En su libro La vida secreta de las ciudades, Suketu Mehta, escritor norteamericano de origen indio, explica que toda ciudad tiene dos tipos de narrativa: la historia oficial y la historia oficiosa. La primera es la que se publicita con fanfarria; la segunda es más discreta y perdurable. Mehta dice, por ejemplo, que está la historia de Nueva York como paraíso multiétnico con la que fantasea el turista, y la ciudad racialmente segregada de las estadísticas. No me queda muy claro cómo aplicar esa regla a Santiago, en donde la historia oficial y la oficiosa confluyen en un mismo relato nada halagüeño: una ciudad aburrida en comparación a otras, que no se distingue ni por la amabilidad de sus habitantes ni por su oferta gastronómica ni artística. Tampoco hay referencias a un acervo identitario -libros, leyendas, personajes, canciones- que se jacte de la capital chilena como un lugar con el cual encariñarse, ni menos aun una idea romántica de lo que ha sido históricamente. Santiago es una foto de edificios espejados con la cordillera de fondo. No hay ambiente a ras de piso, solo una vista panorámica. Curiosamente, las placas conmemorativas del centro indican el lugar por donde pasó un extranjero -Carlos Gardel, Charly García-, pero no donde vivió un santiaguino o santiaguina ilustre. Hemos aprendido que vivir en la capital consiste en resignarse a habitarla, no hay espacio para disfrutarla, porque el goce no es una posibilidad entre grafitis, lanzazos y el olor a marihuana mezclado con hedor a baño desaseado. Cada tanto, a esa fórmula le agregamos el miedo. Sin embargo, la realidad podría ser otra si la política, en lugar de estrujar dinero de las corporaciones municipales para fines turbios, desangrando arcas y solventándoles la vida a sinvergüenzas, utilizara esos fondos para levantar una ciudad que se merece otra historia, una mejor fama y un mejor destino.

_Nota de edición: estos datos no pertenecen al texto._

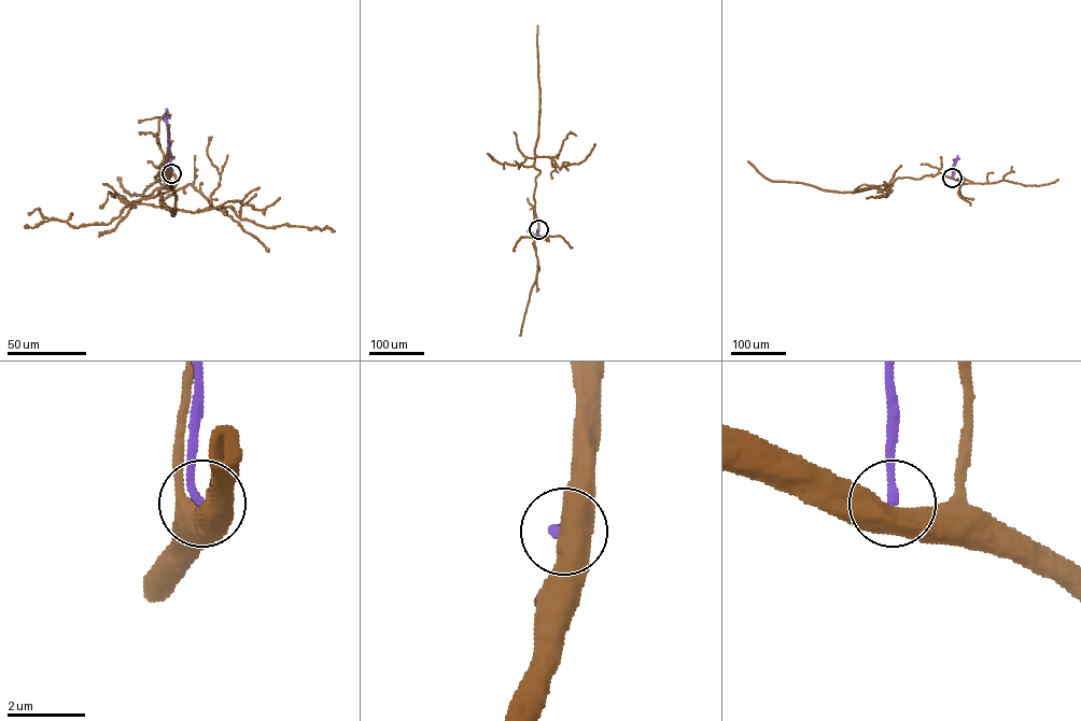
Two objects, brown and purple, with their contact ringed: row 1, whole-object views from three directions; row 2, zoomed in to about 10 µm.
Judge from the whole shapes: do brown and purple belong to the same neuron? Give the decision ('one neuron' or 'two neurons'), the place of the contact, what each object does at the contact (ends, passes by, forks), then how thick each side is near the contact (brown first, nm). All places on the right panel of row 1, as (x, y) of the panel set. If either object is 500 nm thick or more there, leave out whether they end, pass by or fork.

Santiago no es la peor de las ciudades. Es una de las más seguras y con mejores servicios de una región insegura y con malos servicios. Es el resultado de eso que somos como país, con nuestras virtudes que cada tanto nos cuesta reconocer y nuestros muchos vicios que nos duele enfrentar. En ese espacio debería instalarse la política, adelantarse a los escenarios presentes y futuros, a las crisis en curso -delincuencia, vivienda-, a las crónicas -segregación, transporte- y a las futuras -veranos cada vez más calurosos-, pero, además, impulsar un proyecto orientado a recuperar el centro como lugar de encuentro entre santiaguinos y santiaguinas, en donde rebeldes y burgueses puedan reconocerse en una misma historia, con mucho más de goce por lo que la ciudad ofrece, que de miedo por lo que esconde.